## MATERIAL FOR THE TASK
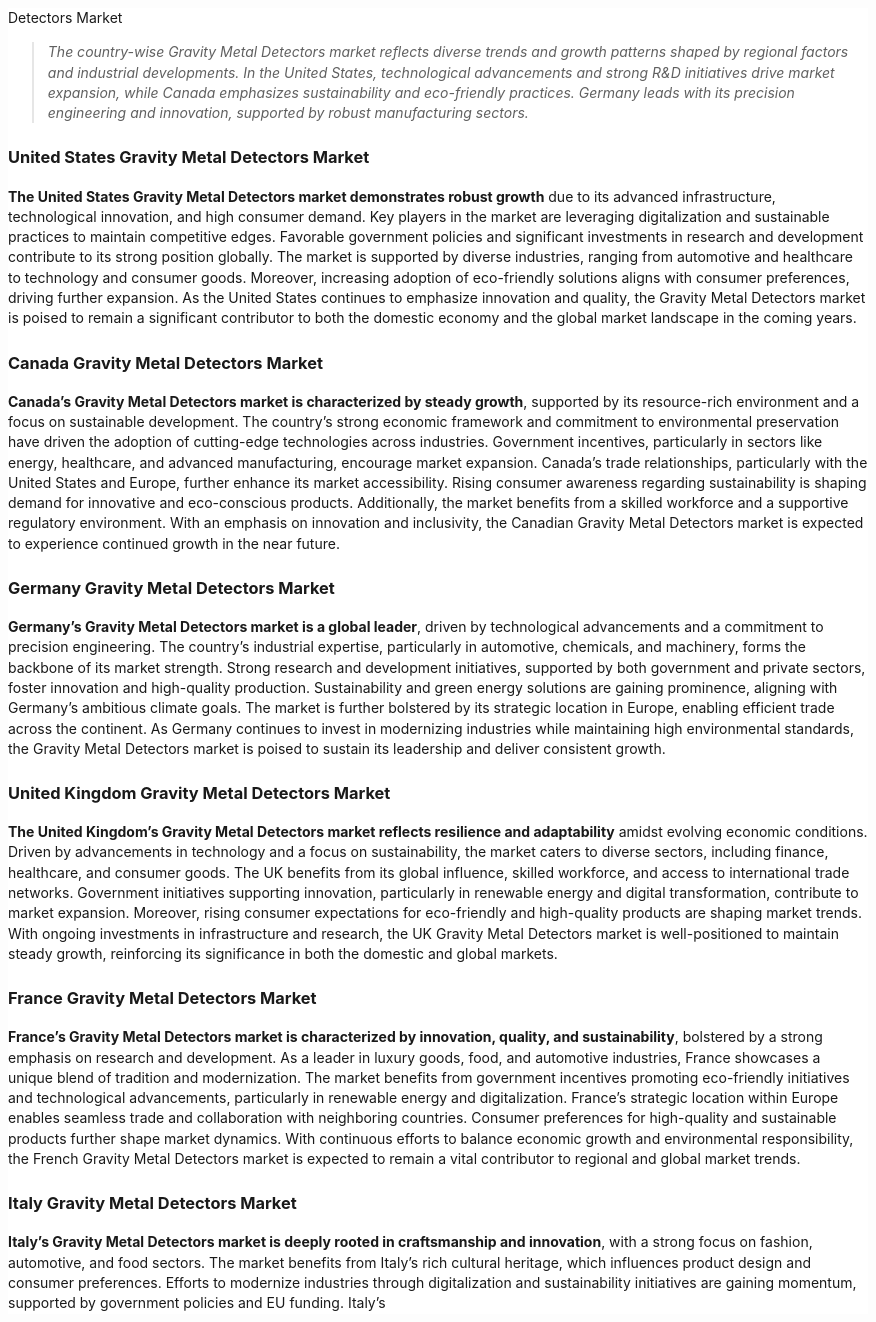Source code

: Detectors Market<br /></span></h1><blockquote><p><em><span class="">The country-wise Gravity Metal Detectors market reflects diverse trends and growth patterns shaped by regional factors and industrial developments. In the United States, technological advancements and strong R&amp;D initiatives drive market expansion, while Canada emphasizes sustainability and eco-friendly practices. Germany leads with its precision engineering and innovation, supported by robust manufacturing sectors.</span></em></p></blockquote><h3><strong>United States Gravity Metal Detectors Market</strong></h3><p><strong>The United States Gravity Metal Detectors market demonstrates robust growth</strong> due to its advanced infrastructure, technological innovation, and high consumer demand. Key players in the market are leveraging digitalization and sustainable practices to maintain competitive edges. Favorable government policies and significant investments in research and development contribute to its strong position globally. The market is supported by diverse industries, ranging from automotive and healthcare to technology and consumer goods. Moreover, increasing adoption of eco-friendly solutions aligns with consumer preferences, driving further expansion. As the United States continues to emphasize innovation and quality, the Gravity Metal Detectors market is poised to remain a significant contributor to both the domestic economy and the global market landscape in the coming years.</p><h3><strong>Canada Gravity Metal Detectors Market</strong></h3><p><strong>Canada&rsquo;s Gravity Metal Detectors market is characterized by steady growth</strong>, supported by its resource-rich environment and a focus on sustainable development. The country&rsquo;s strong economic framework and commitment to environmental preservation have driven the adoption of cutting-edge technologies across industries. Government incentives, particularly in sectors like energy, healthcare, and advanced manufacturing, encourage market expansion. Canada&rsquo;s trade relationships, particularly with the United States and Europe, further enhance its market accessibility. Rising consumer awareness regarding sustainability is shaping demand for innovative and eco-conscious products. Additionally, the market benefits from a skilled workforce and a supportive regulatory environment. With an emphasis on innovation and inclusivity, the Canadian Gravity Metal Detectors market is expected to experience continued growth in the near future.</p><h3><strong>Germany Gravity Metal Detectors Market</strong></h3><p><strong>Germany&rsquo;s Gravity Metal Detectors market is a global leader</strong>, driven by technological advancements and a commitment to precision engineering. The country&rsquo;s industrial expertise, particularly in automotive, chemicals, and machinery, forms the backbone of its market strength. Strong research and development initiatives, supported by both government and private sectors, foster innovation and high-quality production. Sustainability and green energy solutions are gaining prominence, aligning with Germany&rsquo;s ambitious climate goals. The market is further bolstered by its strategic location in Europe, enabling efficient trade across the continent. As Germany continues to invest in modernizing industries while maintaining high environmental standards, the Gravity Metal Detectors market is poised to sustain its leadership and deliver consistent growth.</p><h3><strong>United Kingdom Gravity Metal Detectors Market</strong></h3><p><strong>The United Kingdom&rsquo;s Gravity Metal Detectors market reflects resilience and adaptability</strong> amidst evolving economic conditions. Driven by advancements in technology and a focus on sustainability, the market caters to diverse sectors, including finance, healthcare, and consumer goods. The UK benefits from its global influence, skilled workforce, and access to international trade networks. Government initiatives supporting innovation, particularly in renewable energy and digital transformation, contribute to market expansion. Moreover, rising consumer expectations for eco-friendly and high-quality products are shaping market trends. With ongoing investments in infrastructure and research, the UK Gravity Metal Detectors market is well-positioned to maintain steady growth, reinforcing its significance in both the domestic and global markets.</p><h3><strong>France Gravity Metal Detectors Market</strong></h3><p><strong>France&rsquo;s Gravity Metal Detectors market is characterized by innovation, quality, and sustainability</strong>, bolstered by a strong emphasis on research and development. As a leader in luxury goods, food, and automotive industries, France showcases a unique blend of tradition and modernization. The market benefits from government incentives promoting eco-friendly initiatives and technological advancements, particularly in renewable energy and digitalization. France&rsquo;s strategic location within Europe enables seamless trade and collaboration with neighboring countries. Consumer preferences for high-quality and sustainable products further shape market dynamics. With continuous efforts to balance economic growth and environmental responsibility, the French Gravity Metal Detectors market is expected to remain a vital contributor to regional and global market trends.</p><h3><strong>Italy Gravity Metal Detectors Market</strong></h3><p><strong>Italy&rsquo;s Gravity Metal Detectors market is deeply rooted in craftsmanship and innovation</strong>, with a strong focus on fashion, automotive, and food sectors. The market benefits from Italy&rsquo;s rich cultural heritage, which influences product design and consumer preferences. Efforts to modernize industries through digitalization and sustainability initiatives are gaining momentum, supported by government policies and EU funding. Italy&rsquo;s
--
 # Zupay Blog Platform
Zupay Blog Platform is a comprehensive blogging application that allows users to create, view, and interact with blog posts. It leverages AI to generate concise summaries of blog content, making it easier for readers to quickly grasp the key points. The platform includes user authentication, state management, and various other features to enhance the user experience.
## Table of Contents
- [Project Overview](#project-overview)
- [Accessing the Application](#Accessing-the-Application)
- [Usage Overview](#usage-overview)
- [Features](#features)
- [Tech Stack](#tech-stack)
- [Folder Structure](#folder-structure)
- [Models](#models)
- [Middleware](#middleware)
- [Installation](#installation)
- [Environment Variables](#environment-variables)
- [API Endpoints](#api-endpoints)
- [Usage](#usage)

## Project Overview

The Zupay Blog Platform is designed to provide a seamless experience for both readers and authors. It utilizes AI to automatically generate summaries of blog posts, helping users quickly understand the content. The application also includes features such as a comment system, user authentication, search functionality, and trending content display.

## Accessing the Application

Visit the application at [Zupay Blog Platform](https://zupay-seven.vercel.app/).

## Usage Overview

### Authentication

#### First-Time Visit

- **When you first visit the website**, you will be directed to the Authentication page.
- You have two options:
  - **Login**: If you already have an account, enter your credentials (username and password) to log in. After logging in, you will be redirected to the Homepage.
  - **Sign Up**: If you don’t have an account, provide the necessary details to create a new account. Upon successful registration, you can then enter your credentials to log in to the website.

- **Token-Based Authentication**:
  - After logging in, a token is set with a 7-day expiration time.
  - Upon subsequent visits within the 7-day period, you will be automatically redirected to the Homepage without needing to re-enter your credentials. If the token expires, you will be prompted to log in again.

## WHAT TO WORK ON
Search the listing above for "Accessing" and copy every line that has it.

## EXPECTED ANSWER
- [Accessing the Application](#Accessing-the-Application)
## Accessing the Application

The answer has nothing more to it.